The world has moved on. Nutrition has evolved. The answers are no longer buried in tiny ingredient lists or library stacks. They’re in the palm of your hand, with WISEcode.
The WISEcode app isn’t giving you 1970s advice, it’s giving you real-time power. In less than a second, it scans over one million ingredient entries across almost 700,000 packaged foods. It gives you an Ingredient Quality Score, your IQ Score,based on our Crazy Eights:
Banned ingredients
Processing level
The four artificials (sweeteners, flavors, colors, preservatives)
Seed oils
Emulsifiers
This isn’t vague advice. It’s immediate, data-driven insight.
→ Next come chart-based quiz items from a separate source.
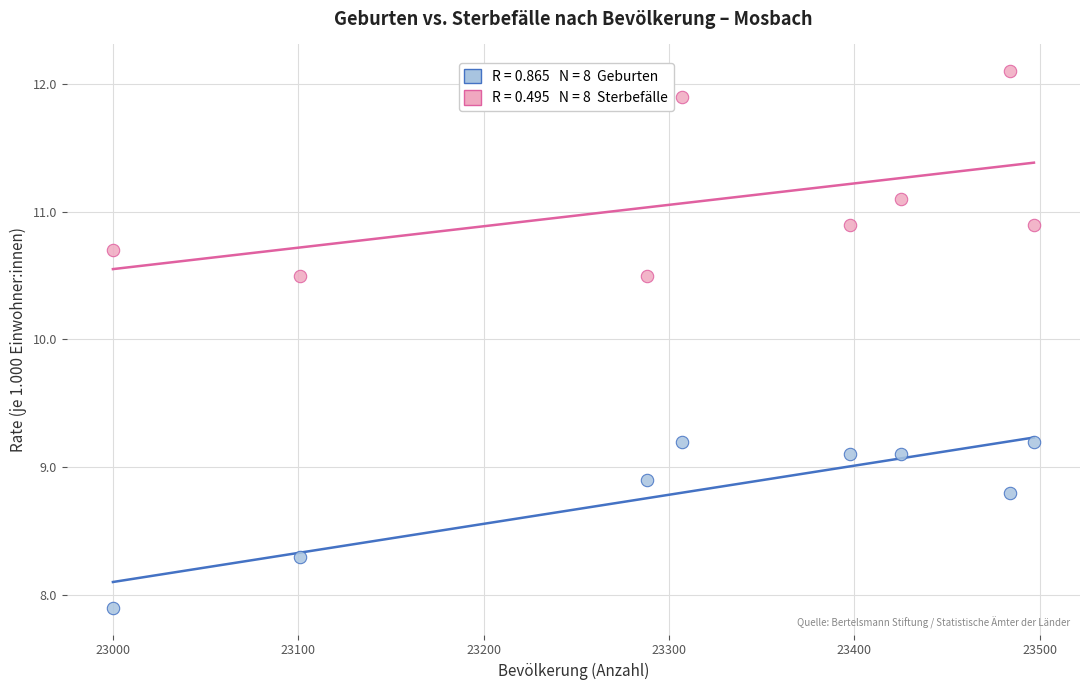

Across all data points, what is the range of X values (max minus min)?

497.0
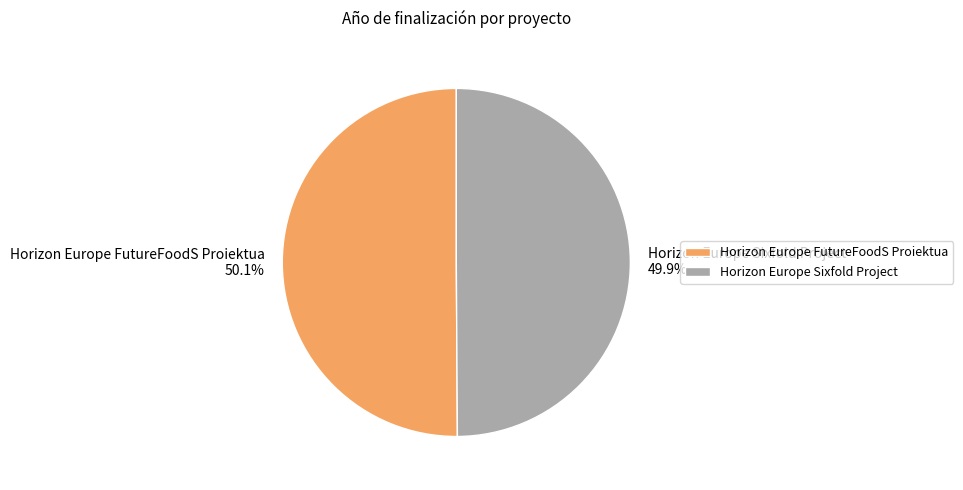

Is there a majority slice in this chart?

Yes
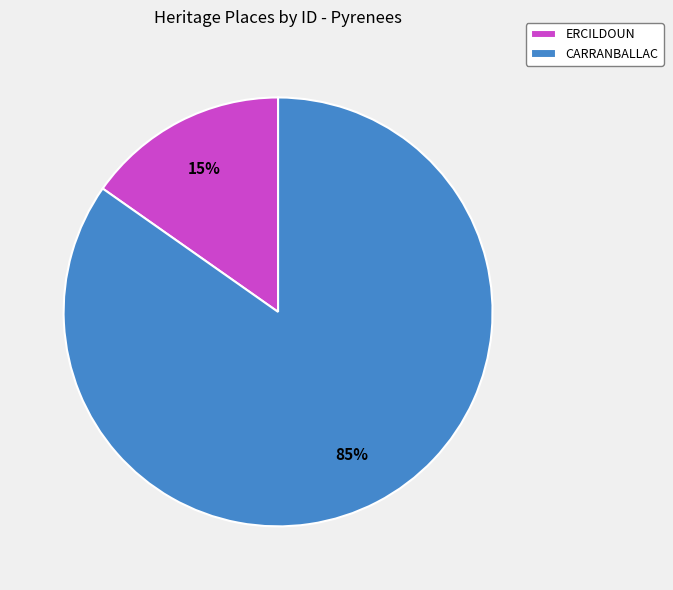

What is the majority slice?

CARRANBALLAC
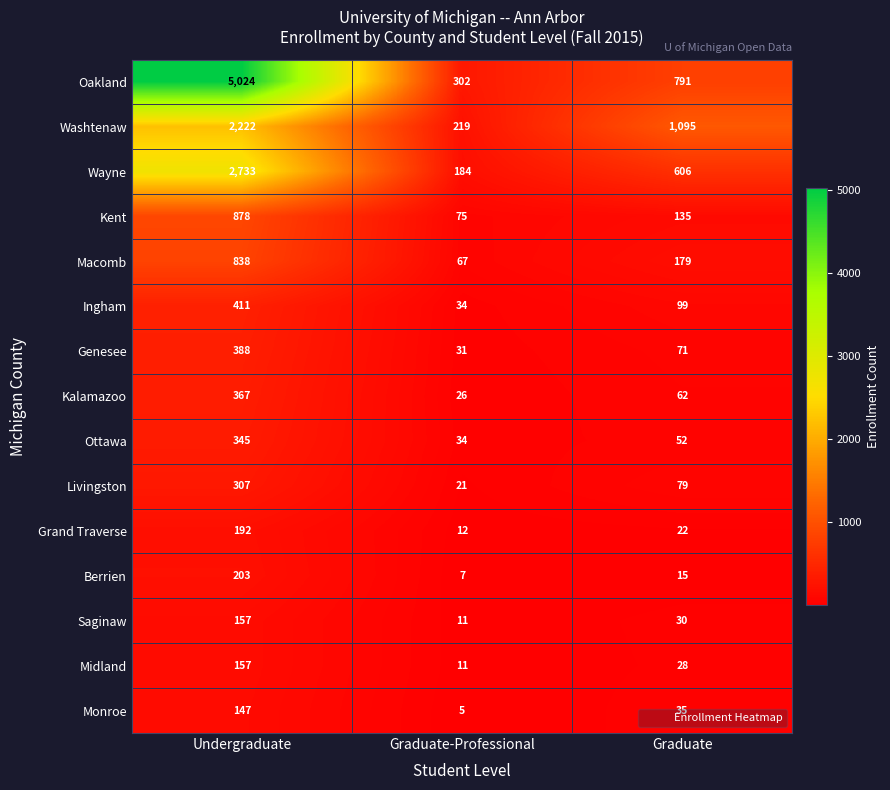

At which label does Oakland reach its peak?

Undergraduate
We don’t tell you what to eat. We give you the knowledge to make your own choices. That’s transparency. You’re in the driver’s seat.
Let’s break it down:
Harvard: Read the label. Focus on a few ingredients. Do your own research. Good luck.
WISEcode: Scan. See the truth. Make an immediate, informed choice.
Harvard wants you in the stacks at Widener Library. We want you free, informed, and empowered in the aisle, at the table, and in your life.
The revolution in food transparency is already here. It just didn’t start in Cambridge.